Second, after paying off the skimmer, I'd go for the ro/di unit. It's cheaper than Walmart in the long run...but until you can afford it, you can get ro/di water at a Walmart kiosk, not the prebottled stuff on the shelves. By the time you do get one, you'll be really tired of carrying water bottles, and you'll be ever so glad.

Right up there with the skimmer, if you don't have it, is a sump and an overflow of some kind. If your tank isn't drilled, you need a hang-on overflow to make it work---a submersible pump brings water back up to a pipe and out into your display, while gravity brings water down from the display via the overflow to the sump. It does several things: it gives you a place to put in additives without dumping them into the display, it provides more water volume, which means more stability, and it can even be used (part of it) as a refugium.

I found a real problem with the in-tank refugiums. They're so very big that they shade most of a small tank from the lights, so they're unworkable: my corals would all die in the shadow, and my lights would bake the thing---plus that the suction cups want to slide down the glass under the weight of sand and rock. I was very disappointed in that, because I'd really wanted that to work for me, too.

HTH. I'm a corner 52.
 
Thanks for your reply Sk8r. I don't have sump. And that Coralife skimmer will be hang on. Based on your recommendations and research i am positive i'll go for a skimmer. Which do you think is a better option?

1) Skimmer + Tap water + Hang on Refugium(not the in-tank ones)
2) Skimmer + Walmart RO Water
3) Skimmer + Tap Water
4) Simmer + Macro in the tank

How would you rate the above four things in descending order of performace? As of now i beleive if i can get the skimmer, the algae will be an issue. To combat this, which of the either, the fuge or the RO water would be more effective?
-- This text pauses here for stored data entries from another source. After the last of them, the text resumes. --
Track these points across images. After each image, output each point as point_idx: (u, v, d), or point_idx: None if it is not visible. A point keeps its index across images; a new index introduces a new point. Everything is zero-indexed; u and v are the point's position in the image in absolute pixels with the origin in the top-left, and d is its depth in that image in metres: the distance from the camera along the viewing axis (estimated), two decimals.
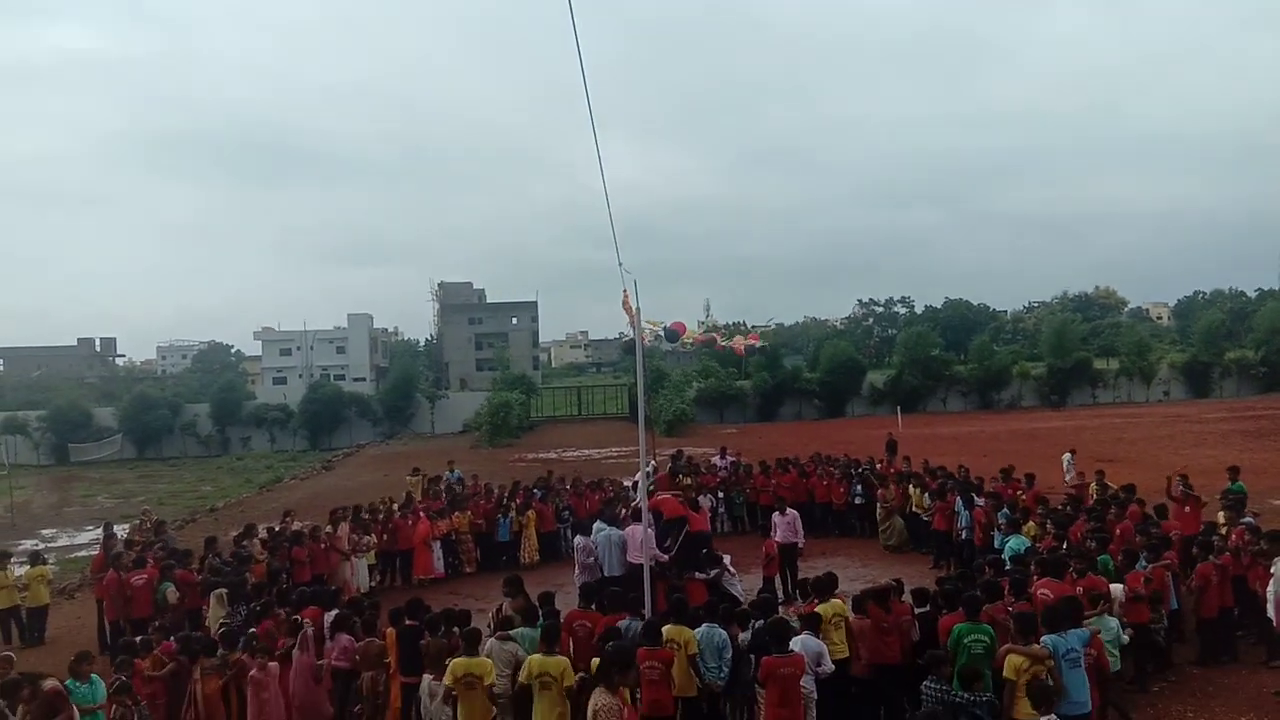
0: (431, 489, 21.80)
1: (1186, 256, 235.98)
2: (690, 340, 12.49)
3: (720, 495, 20.94)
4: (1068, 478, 21.47)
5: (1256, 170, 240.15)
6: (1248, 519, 12.72)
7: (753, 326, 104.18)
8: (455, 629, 10.07)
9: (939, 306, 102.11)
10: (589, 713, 6.52)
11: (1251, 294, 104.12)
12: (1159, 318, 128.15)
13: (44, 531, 29.12)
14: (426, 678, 9.79)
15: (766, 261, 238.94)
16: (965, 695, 7.85)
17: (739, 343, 12.74)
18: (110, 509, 32.32)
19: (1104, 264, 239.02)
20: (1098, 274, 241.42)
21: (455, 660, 8.84)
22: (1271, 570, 10.59)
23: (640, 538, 12.50)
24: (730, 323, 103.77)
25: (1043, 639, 7.96)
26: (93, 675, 9.52)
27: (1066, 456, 22.45)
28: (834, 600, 9.98)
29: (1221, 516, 13.68)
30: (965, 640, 8.84)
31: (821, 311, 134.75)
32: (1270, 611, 10.84)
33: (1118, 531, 12.97)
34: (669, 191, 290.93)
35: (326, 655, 10.61)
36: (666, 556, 12.74)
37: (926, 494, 17.99)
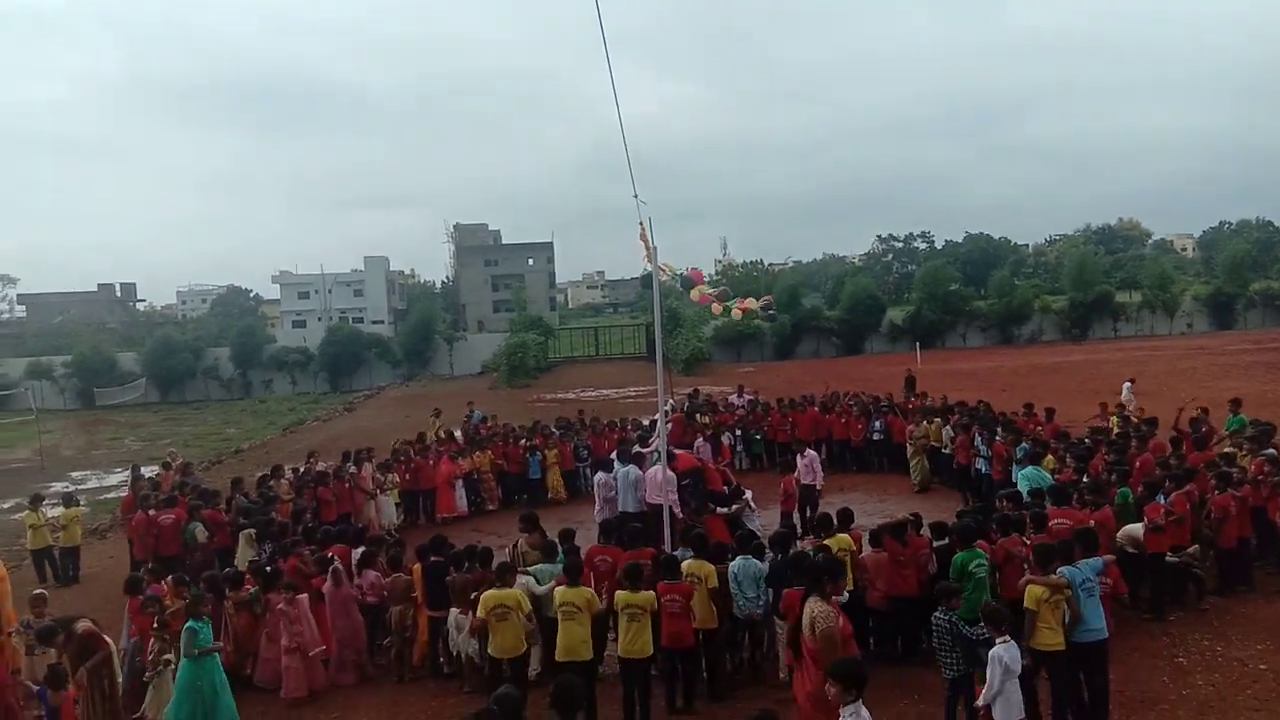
0: (449, 435, 21.95)
1: (1213, 187, 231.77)
2: (696, 297, 12.35)
3: (738, 433, 21.04)
4: (1126, 411, 21.27)
5: None
6: (1270, 450, 12.66)
7: (770, 264, 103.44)
8: (478, 565, 10.27)
9: (959, 241, 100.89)
10: (806, 620, 6.59)
11: (1279, 224, 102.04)
12: (1183, 249, 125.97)
13: (74, 474, 29.70)
14: (453, 611, 10.03)
15: (784, 198, 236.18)
16: (975, 630, 7.85)
17: (746, 304, 12.49)
18: (137, 451, 32.86)
19: (1129, 196, 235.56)
20: (1122, 206, 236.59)
21: (487, 593, 9.03)
22: None
23: (660, 479, 12.62)
24: (747, 261, 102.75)
25: (1059, 570, 8.02)
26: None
27: (1126, 385, 22.28)
28: (840, 535, 10.07)
29: (1243, 448, 13.60)
30: (969, 567, 9.04)
31: (840, 248, 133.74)
32: None
33: (1138, 465, 12.94)
34: (687, 129, 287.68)
35: (355, 590, 10.88)
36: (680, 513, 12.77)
37: (947, 428, 17.95)
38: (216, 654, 9.35)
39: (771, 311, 13.13)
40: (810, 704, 6.60)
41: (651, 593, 8.83)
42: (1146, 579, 10.79)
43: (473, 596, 9.58)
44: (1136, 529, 10.81)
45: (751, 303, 12.69)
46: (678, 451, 14.34)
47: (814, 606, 6.61)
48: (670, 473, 12.67)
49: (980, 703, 7.38)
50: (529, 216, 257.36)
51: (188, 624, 9.19)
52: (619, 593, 8.88)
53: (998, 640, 7.36)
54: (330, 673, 10.60)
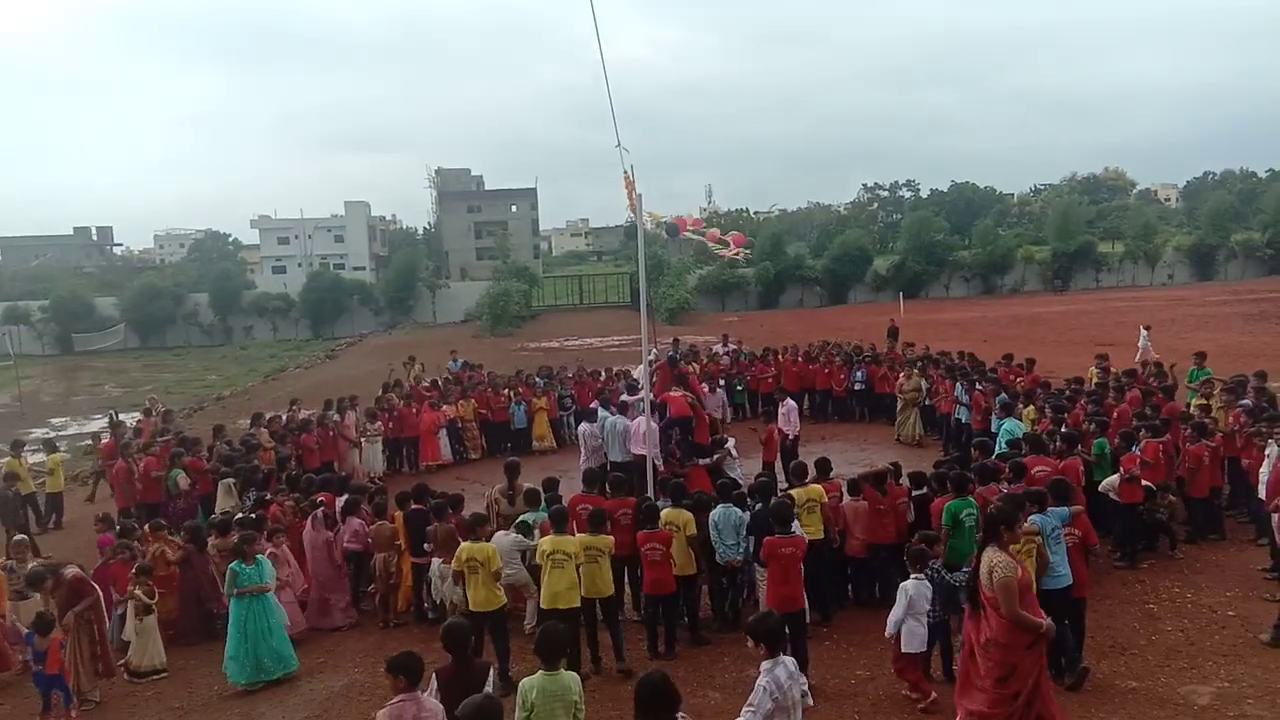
0: (433, 383, 21.87)
1: (1200, 136, 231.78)
2: (688, 235, 12.42)
3: (722, 383, 21.08)
4: (1137, 357, 21.56)
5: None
6: (1245, 401, 12.82)
7: (755, 213, 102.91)
8: (458, 513, 10.37)
9: (945, 190, 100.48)
10: (984, 570, 6.66)
11: (1263, 174, 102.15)
12: (1167, 200, 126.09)
13: (54, 420, 29.55)
14: (436, 561, 10.11)
15: (771, 145, 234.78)
16: (956, 576, 8.09)
17: (736, 240, 12.58)
18: (118, 398, 32.70)
19: (1116, 145, 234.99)
20: (1109, 156, 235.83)
21: (462, 544, 9.08)
22: (1266, 452, 10.73)
23: (644, 430, 12.68)
24: (732, 210, 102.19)
25: (1030, 517, 8.15)
26: (258, 556, 9.57)
27: (1143, 332, 22.45)
28: (811, 486, 10.08)
29: (1215, 398, 13.77)
30: (961, 515, 9.19)
31: (826, 197, 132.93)
32: (1261, 492, 11.04)
33: (1115, 415, 13.09)
34: (675, 72, 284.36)
35: (338, 537, 10.94)
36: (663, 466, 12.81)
37: (922, 380, 18.03)
38: (267, 595, 9.47)
39: (748, 253, 13.25)
40: (987, 652, 6.67)
41: (610, 537, 9.00)
42: (1121, 527, 10.99)
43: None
44: (1117, 480, 10.99)
45: (738, 237, 12.75)
46: (672, 394, 14.35)
47: (992, 556, 6.68)
48: (654, 425, 12.73)
49: (888, 632, 7.93)
50: (513, 160, 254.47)
51: (231, 565, 9.40)
52: (579, 535, 9.05)
53: (913, 576, 7.94)
54: (311, 617, 10.72)
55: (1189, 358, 16.69)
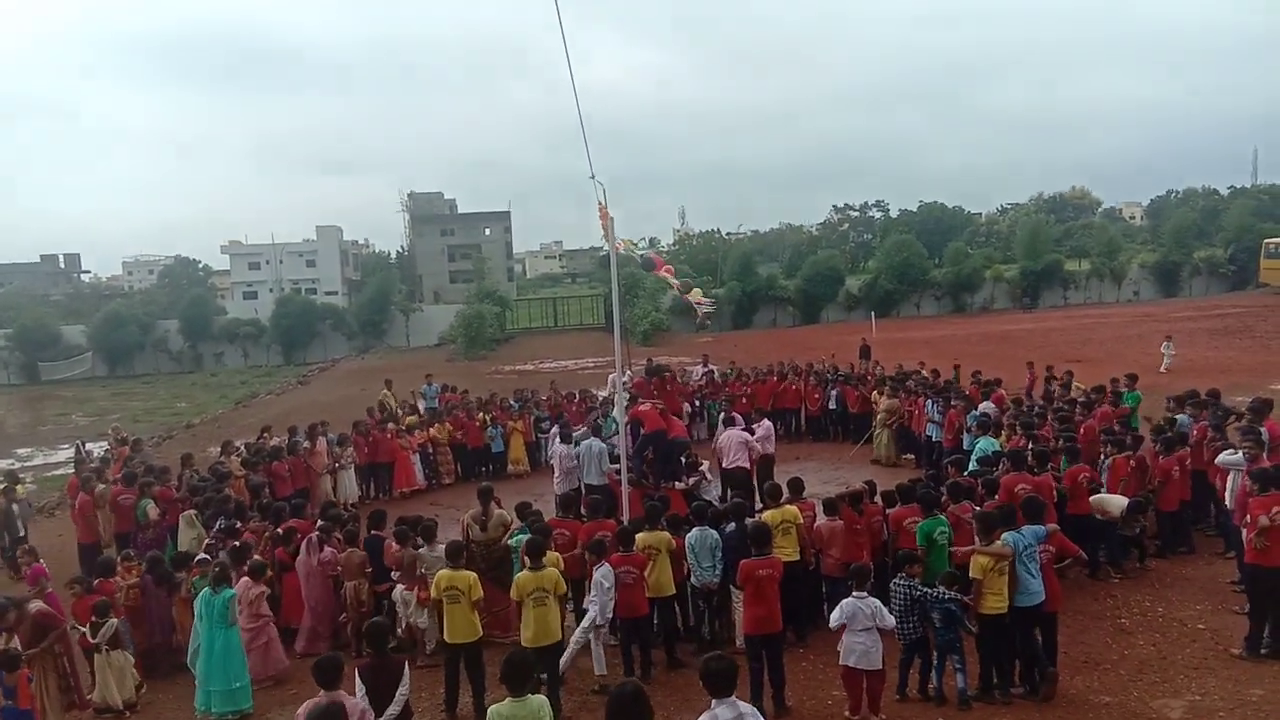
0: (411, 408, 21.79)
1: (1163, 156, 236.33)
2: (662, 275, 12.75)
3: (698, 403, 21.13)
4: (1164, 366, 21.94)
5: (1258, 65, 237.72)
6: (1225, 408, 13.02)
7: (727, 234, 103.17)
8: (420, 537, 10.37)
9: (914, 210, 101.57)
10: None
11: (1225, 192, 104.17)
12: (1132, 218, 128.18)
13: (19, 451, 29.02)
14: (399, 588, 10.05)
15: (744, 167, 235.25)
16: (934, 591, 8.18)
17: (696, 298, 12.81)
18: (85, 427, 32.17)
19: (1082, 165, 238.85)
20: (1075, 175, 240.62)
21: (441, 572, 8.97)
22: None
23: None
24: (704, 231, 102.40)
25: (1002, 536, 8.22)
26: (227, 590, 9.38)
27: (1166, 344, 22.86)
28: (786, 507, 10.03)
29: (1186, 413, 13.94)
30: (934, 535, 9.30)
31: (797, 218, 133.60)
32: (1230, 504, 11.19)
33: (1082, 432, 13.24)
34: (649, 95, 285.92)
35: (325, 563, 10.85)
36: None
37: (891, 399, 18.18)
38: (230, 631, 9.31)
39: (710, 312, 13.57)
40: None
41: (545, 573, 8.62)
42: (1093, 543, 11.09)
43: (421, 572, 9.62)
44: (1105, 498, 11.12)
45: (700, 296, 12.95)
46: (642, 408, 14.36)
47: None
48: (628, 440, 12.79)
49: (833, 624, 8.15)
50: (487, 182, 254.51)
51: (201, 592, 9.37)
52: (520, 574, 8.75)
53: (855, 593, 8.06)
54: (303, 644, 10.60)
55: (1184, 372, 16.98)
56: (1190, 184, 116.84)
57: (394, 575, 10.39)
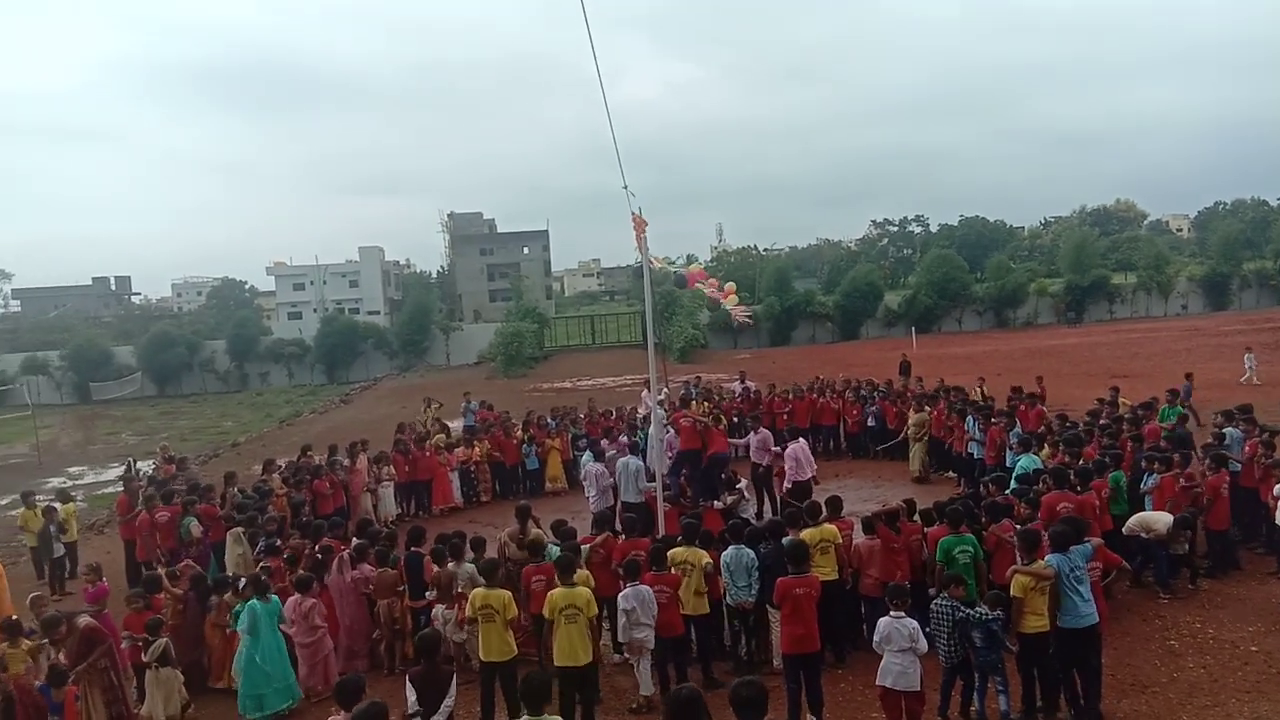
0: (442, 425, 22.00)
1: (1211, 167, 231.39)
2: (698, 287, 12.88)
3: (735, 421, 21.01)
4: (1244, 378, 21.73)
5: None
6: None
7: (764, 250, 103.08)
8: (454, 556, 10.41)
9: (955, 225, 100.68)
10: None
11: (1274, 203, 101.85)
12: (1179, 230, 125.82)
13: (71, 469, 29.71)
14: (439, 607, 10.09)
15: (782, 183, 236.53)
16: (976, 612, 8.05)
17: (733, 304, 12.93)
18: (135, 445, 32.87)
19: (1125, 177, 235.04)
20: (1119, 188, 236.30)
21: (475, 591, 9.00)
22: None
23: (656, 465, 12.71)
24: (742, 247, 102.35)
25: (1047, 558, 8.08)
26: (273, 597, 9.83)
27: (1247, 355, 22.76)
28: (824, 526, 9.93)
29: (1238, 430, 13.61)
30: (953, 551, 9.20)
31: (835, 233, 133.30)
32: None
33: (1129, 449, 12.97)
34: (686, 113, 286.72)
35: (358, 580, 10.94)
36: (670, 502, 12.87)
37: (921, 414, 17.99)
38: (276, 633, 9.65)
39: (748, 317, 13.80)
40: None
41: (577, 590, 8.56)
42: (1143, 560, 10.86)
43: (458, 590, 9.66)
44: (1149, 516, 10.89)
45: (737, 302, 13.02)
46: (681, 424, 14.38)
47: None
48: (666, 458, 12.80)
49: (875, 641, 7.96)
50: (526, 201, 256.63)
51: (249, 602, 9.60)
52: (553, 591, 8.64)
53: (891, 613, 7.86)
54: (340, 661, 10.69)
55: (1216, 386, 16.65)
56: (1238, 195, 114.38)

Hopefully in the long run it will be Skimmer + RO/DI Unit Water. :)
 
Skimmer with Walmart RO water would be the best. The RO will diminish the incidence of algae. You'll need a cleanup crew anyway, and they'll help take care of the rest of the algae. Macro in the tank is problematic, because the stuff with roots gets into your rocks and can't be gotten out, and the stuff without roots, like cheato, floats around and blocks the light from your specimens. It's kind of no-win in that department. I've become philosophical: I had hitchhiker caulerpa which was rooted in my live rock; I got a rabbit to get it, but he loosed so much stuff in my system that now I have bubble algae---I'm beginning to look on IT as my macro algae. :) IE, any macro can become a pest if it gets into the wrong places---like your pump intakes, your rocks, your specimens, etc. Hair algae has one virtue: you know it's bad, and there are things that eat it. [Nothing eats bubble algae reliably. :( ]

Anyway----go for the good skimmer, and get the ro water from Walmart. My bet is you'll be wanting that ro/di unit real soon. (For me it was 3 flights of stairs that convinced me.)

Then invest in good [Salifert, is my recommendation] test kits that are appropriate for what you want to keep, and put a refractometer on your wish-list, too. You can make a swing-arm hydrometer work, but they're notorious for bad readings. You do know better than to believe a heater thermostat setting: they lie. Have a couple of different thermometers: they've been known to be off as well. And you're set, by the looks of things.

You're setting up a good system. Best of luck with it!